DIŞİŞLERİ BAKAN YARDIMCISI MEHMET KEMAL BOZAY - Bu kriterler karşılandığında. İki taraf "Tamam, bu kriterler karşılanmıştır..." 66 tanesi karşılandı, 6 tanesi kaldı, şimdi o 6 tanesinin üzerinde çalışılıyor. İşte, bunu önümüzdeki dönem... Biz, Adalet, İçişleri, Dışişleri ve Maliye olarak bir teknik toplantı yaptık. Bu toplantının ardından Bakan düzeyinde 3-4 senaryo var. Hani, alternatif tekstler geliştiriyoruz bu kanunlarla ilgili çünkü Avrupa Birliği burada da kanunların yine Avrupa Birliği standardında olmasını istiyor. Biz bu metinleri karşılaştırıyoruz, bu metinlerin üzerinden Avrupa Birliğiyle görüşmeler yapıp, bu metinleri önce kendi içimizde uygun bulduktan sonra gideceğiz. Bu metinler 3-4 ana konuda. Bir tanesi, işte, Kişisel Verilerin Korunması Kanunu, öbürü Terörle Mücadele Yasası, diğeri GRECO, diğeri siyasi şeffaflık. Evet, bunların üzerinden çalışıyoruz.
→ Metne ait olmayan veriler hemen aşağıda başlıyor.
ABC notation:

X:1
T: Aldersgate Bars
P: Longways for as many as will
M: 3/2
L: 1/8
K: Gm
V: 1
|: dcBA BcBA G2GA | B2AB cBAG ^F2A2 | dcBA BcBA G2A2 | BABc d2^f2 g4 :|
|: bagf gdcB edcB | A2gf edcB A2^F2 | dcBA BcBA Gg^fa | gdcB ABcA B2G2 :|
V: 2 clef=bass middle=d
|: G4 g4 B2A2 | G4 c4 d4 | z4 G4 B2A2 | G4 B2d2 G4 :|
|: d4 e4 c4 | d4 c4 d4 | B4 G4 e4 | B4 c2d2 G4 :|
BAŞKAN BURHAN KAYATÜRK - Şöyle bir şey var: Sizin söylediğiniz bu 72 noktanın buluşması lazımdı, ancak böyle olduğu takdirde adımlar atılacaktı. Şimdi, vize serbestîsi de bunun içindeydi fakat vize serbestîsi için belli bir tarih verildi, ancak bu göçmenlerle alakalı mesele neredeyse yetmiş iki saat içerisinde yürürlüğe girdi ve biz yetmiş iki saat içerisinde göçmeni kontrol etmeye başladık. Oysa, bu 72 madde karşılanmadan neden böyle bir şeye gittik?

DIŞİŞLERİ BAKAN YARDIMCISI MEHMET KEMAL BOZAY - O 72 madde bizim yükümlülüğümüz yani hani onu biz karşılamayı bekleyip gitmedik çünkü o anlaşmada vize serbestîsi maddelerden birisiydi ama vize serbestîsinin alt şartı "Türkiye'ye vize serbestîsi bu 72 kriteri sağlarsa verilecektir." şeklindeydi yani bu "Vize serbestîsi verilecek." kısmı 18 Mart 2016 mutabakatında o 72 kritere bağlıydı yani o bizim yükümlülüğümüzdeydi. 72 kriteri sağlamadan anlaşmayı imzalamamızın sebebi onun vakit alacağı içindi.

BAŞKAN BURHAN KAYATÜRK - Peki, karşı taraf hiçbir kriteri yerine getirmeden biz neden bu mülteci akınını durdurduk? Bu, anlaşmanın bir parçası değil miydi? Benim sormak istediğim yer orası.

DIŞİŞLERİ BAKAN YARDIMCISI MEHMET KEMAL BOZAY - Vize için kriterlerin bizim tarafımızdan karşılanması lazımdı ama Avrupa Birliğiyle yapılan anlaşmada, mesela fasıl açılması gerekiyordu, hemen o anlaşmanın ardından Hollanda'nın başkanlığında bir fasıl açıldı. Yani diğerlerinde gümrük birliği modernizasyonu için ilk görüşmeler başladı -bu dediğimiz 18 Mart 2016'da oluyor- bu konuda çalışmalar sürüyorken -onu da bağladım, sayın vekilim gene "Siyasileştiriyor." demesin ama- 15 Temmuz 2016 olunca bütün hepsi durdu.